**Problem details**
Please reproduce the listing below, substituting "Jump" for each occurrence of "Skip" throughout and leaving everything else unchanged.

(Stored records)
_____
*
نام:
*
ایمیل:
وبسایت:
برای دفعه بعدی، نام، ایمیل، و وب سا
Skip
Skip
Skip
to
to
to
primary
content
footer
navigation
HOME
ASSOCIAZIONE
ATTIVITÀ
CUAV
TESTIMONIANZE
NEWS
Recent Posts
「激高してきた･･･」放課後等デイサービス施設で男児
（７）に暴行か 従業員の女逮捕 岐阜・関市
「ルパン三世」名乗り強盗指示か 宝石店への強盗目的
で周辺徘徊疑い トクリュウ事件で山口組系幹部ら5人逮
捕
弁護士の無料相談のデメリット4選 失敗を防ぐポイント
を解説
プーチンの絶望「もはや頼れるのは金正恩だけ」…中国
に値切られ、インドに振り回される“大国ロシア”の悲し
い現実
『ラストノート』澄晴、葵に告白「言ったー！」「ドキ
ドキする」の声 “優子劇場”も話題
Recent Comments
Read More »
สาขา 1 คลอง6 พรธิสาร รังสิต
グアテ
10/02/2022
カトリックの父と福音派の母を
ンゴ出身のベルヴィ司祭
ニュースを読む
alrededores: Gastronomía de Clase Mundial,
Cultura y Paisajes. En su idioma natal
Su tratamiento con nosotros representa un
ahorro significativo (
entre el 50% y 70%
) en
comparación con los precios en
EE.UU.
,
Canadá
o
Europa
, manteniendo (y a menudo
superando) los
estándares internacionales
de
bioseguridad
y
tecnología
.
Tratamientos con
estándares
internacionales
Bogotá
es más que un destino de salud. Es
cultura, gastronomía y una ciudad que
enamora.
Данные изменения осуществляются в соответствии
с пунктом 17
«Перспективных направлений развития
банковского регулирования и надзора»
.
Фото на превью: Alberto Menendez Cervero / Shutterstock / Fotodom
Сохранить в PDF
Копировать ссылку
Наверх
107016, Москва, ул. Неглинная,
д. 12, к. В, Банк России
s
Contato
_____
**Task answer**
*
نام:
*
ایمیل:
وبسایت:
برای دفعه بعدی، نام، ایمیل، و وب سا
Jump
Jump
Jump
to
to
to
primary
content
footer
navigation
HOME
ASSOCIAZIONE
ATTIVITÀ
CUAV
TESTIMONIANZE
NEWS
Recent Posts
「激高してきた･･･」放課後等デイサービス施設で男児
（７）に暴行か 従業員の女逮捕 岐阜・関市
「ルパン三世」名乗り強盗指示か 宝石店への強盗目的
で周辺徘徊疑い トクリュウ事件で山口組系幹部ら5人逮
捕
弁護士の無料相談のデメリット4選 失敗を防ぐポイント
を解説
プーチンの絶望「もはや頼れるのは金正恩だけ」…中国
に値切られ、インドに振り回される“大国ロシア”の悲し
い現実
『ラストノート』澄晴、葵に告白「言ったー！」「ドキ
ドキする」の声 “優子劇場”も話題
Recent Comments
Read More »
สาขา 1 คลอง6 พรธิสาร รังสิต
グアテ
10/02/2022
カトリックの父と福音派の母を
ンゴ出身のベルヴィ司祭
ニュースを読む
alrededores: Gastronomía de Clase Mundial,
Cultura y Paisajes. En su idioma natal
Su tratamiento con nosotros representa un
ahorro significativo (
entre el 50% y 70%
) en
comparación con los precios en
EE.UU.
,
Canadá
o
Europa
, manteniendo (y a menudo
superando) los
estándares internacionales
de
bioseguridad
y
tecnología
.
Tratamientos con
estándares
internacionales
Bogotá
es más que un destino de salud. Es
cultura, gastronomía y una ciudad que
enamora.
Данные изменения осуществляются в соответствии
с пунктом 17
«Перспективных направлений развития
банковского регулирования и надзора»
.
Фото на превью: Alberto Menendez Cervero / Shutterstock / Fotodom
Сохранить в PDF
Копировать ссылку
Наверх
107016, Москва, ул. Неглинная,
д. 12, к. В, Банк России
s
Contato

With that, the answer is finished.